INSTRUCCIONES DE TRABAJO:
- A) Según el texto sobre el confinamiento, ¿cuánto tiempo pueden salir los niños desde ayer?
- B) Por favor, continúa el texto sobre el confinamiento a partir de su última frase.

FRAGMENTO DEL DOCUMENTO:
Seguimos dándonos vueltas a nosotros mismos, inquietos en
esta quietud forzada de un confinamiento que nos mantiene enclaustrados en
nuestras casas. Más de cuarenta días que forman un bucle interminable de
jornadas que se copian entre sí y que engendran una monotonía exasperante por
su falta de variedad, una invariabilidad tediosa. Estamos atrapados en un pliegue
del tiempo que ha congelado los relojes en la fecha en que accedimos a este
aislamiento. Cuarenta días de una existencia sin existencia, un tramo de
nuestras vidas -que mañana nos parecerá fugaz, pero que hoy se antoja eterno- que
ha sido desperdiciado en no vivir, no relacionarse y no estar en el mundo de
nuestras fatigas, entre amigos y seres queridos. Estamos asediados por un
confinamiento que sólo tolera que nos asomemos a las ventanas y consumamos horas
muertas con nuestras flaquezas y ansiedades. Hasta los niños, a quienes se les
permite desde ayer salir una hora al día a estirar las piernas, lo hacen como
cachorros cuando emergen por primera vez de la madriguera: desconfiados y
temerosos.

INFORMACIÓN REGISTRADA:
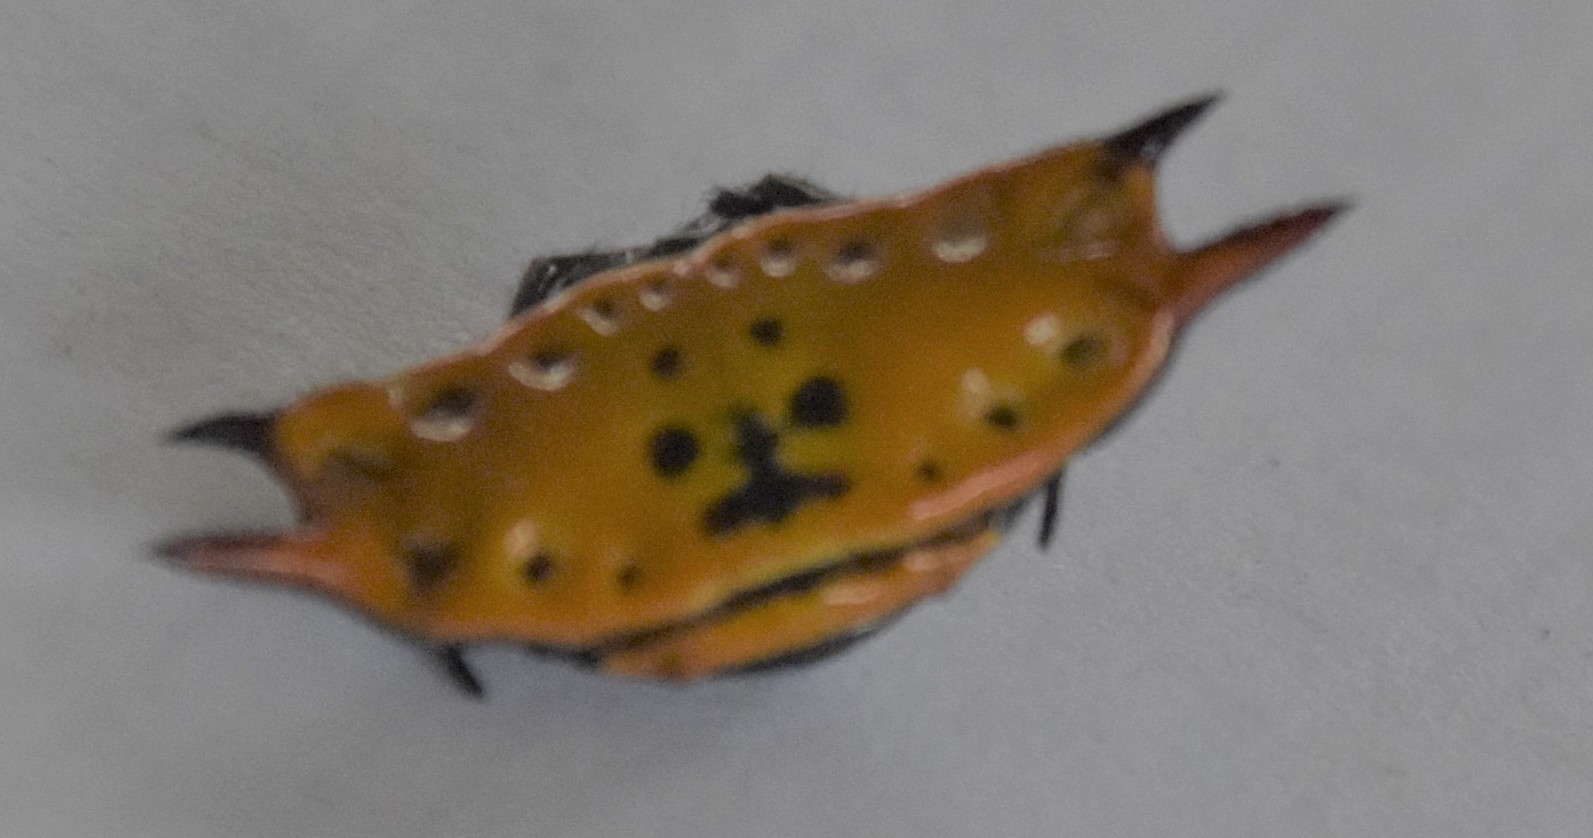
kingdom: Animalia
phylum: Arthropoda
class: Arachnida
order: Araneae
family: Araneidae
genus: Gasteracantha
--
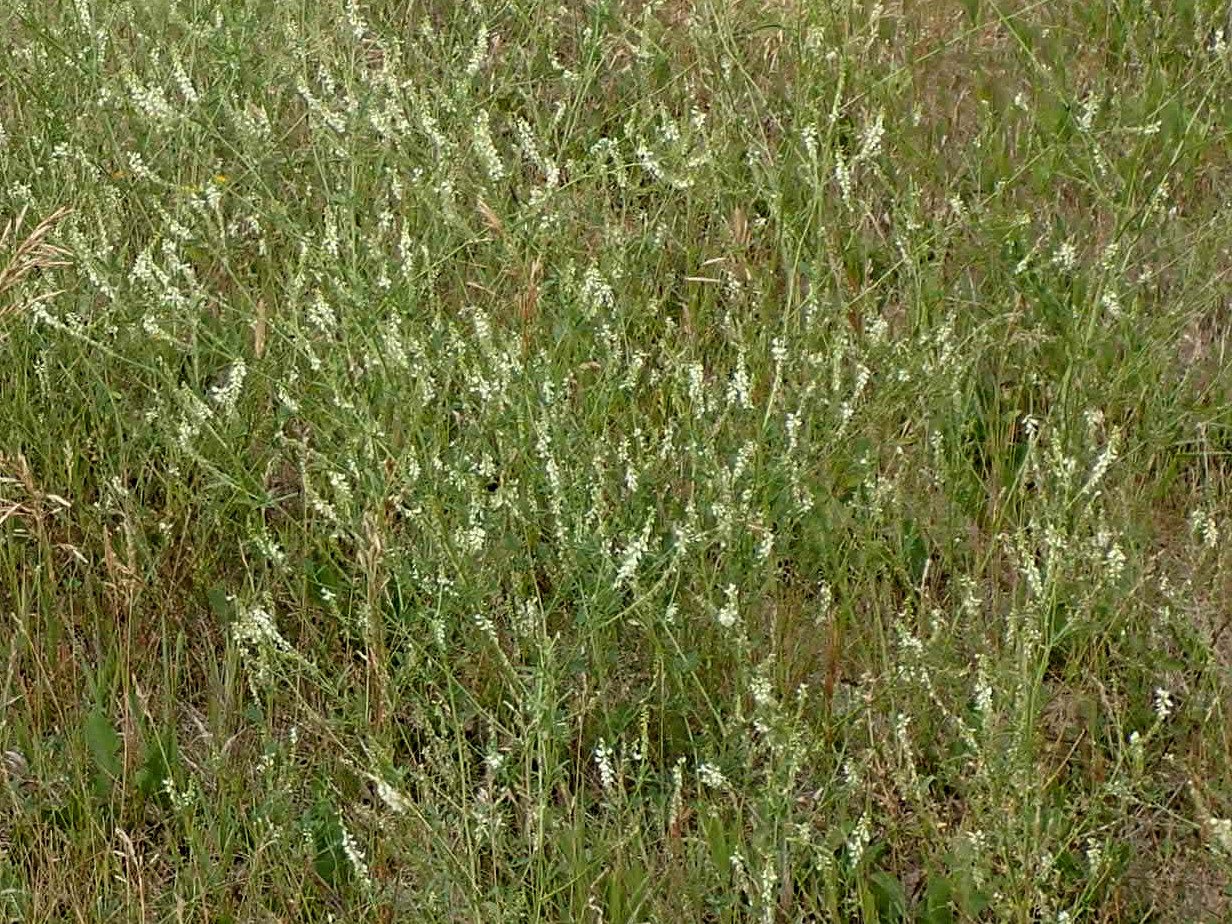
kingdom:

PROBLEMAS RESUELTOS:
- A) Una hora al día.

- B)
A estas alturas, ya dudamos hasta de nuestras certezas,
aquellas que fortalecían las decisiones más importantes con las que afrontábamos
el reto de vivir y nos hacían asumir la responsabilidad de nuestra libertad. Desde
que estamos confinados, deciden por nosotros para evitarnos la libertad de
equivocarnos, para negarnos la responsabilidad de ser libres y, por tanto,
curiosos. Una situación que me hace divagar, harto de esta quietud que tanto
inquieta, si lograremos vencer al virus que ha trastocado nuestras vidas o si
este trastorno de la existencia no constituye ya el triunfo de un germen que ha
aparecido para poner en cuestión nuestra seguridad y estilo de vida. Finalmente,
opto por dejar escapar mi mirada a través de la ventana, deseando desertar, para
no responder a la disyuntiva de si es preferible la irresponsabilidad de ser
libre o la responsabilidad de continuar enjaulado.